_Exercise details_
Two lines in the data below mark the range: the one with "right elbow: (172, 884)" and the one with "left knee: (720, 1027)". Return both, along with every line between them, exactly.

_Saved entries_
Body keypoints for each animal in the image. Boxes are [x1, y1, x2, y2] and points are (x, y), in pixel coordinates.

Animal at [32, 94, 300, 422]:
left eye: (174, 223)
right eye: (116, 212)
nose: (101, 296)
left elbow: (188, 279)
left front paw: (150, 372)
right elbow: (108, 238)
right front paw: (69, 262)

...

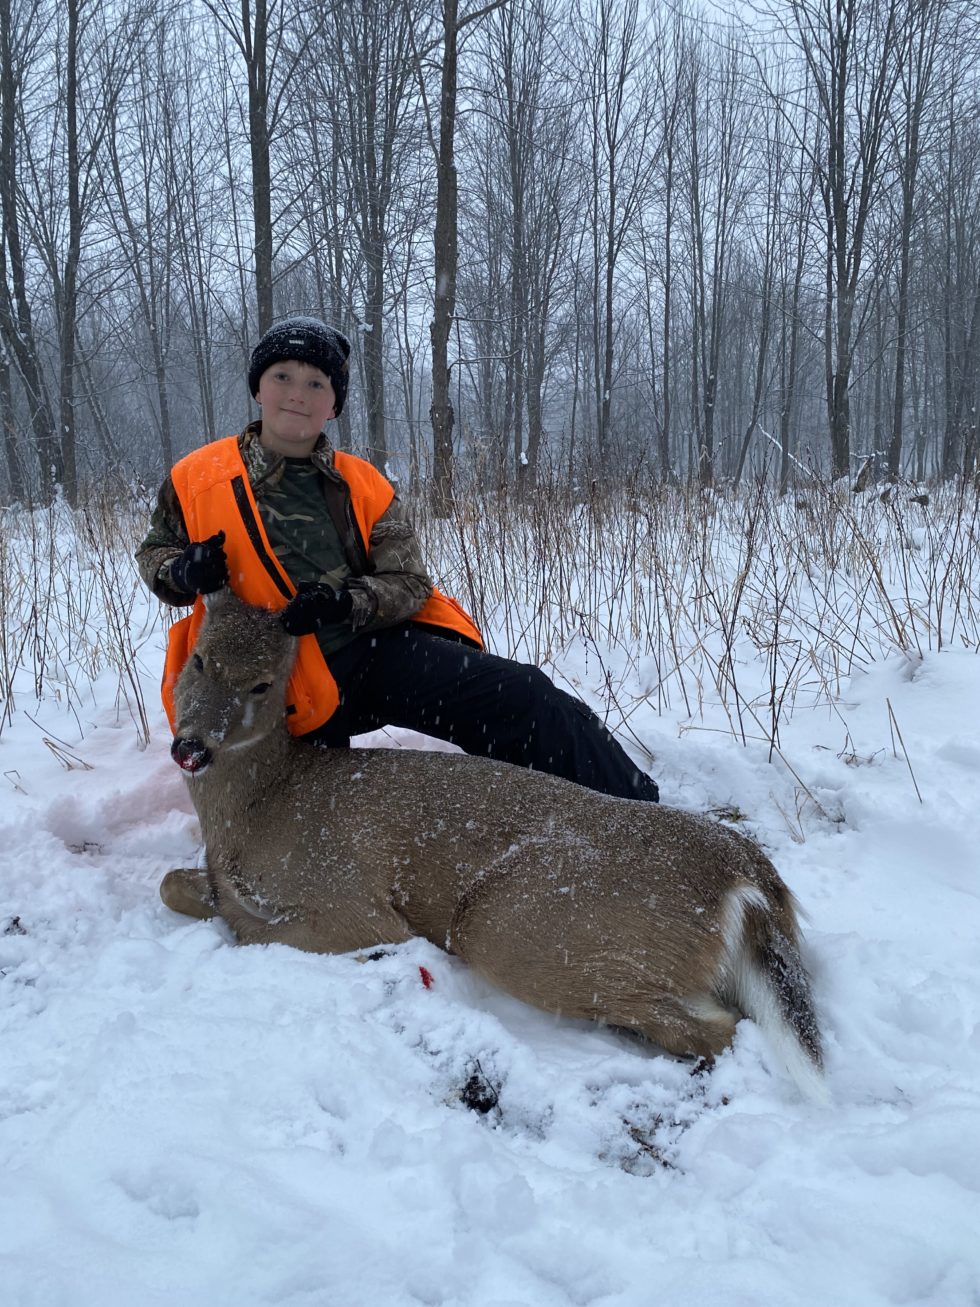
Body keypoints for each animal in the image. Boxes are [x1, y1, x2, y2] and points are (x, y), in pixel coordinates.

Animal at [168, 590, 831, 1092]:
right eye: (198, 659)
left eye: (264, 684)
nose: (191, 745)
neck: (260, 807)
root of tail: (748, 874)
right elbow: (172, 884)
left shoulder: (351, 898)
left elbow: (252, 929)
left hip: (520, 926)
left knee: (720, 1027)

_Answer for the task_
right elbow: (172, 884)
left shoulder: (351, 898)
left elbow: (252, 929)
left hip: (520, 926)
left knee: (720, 1027)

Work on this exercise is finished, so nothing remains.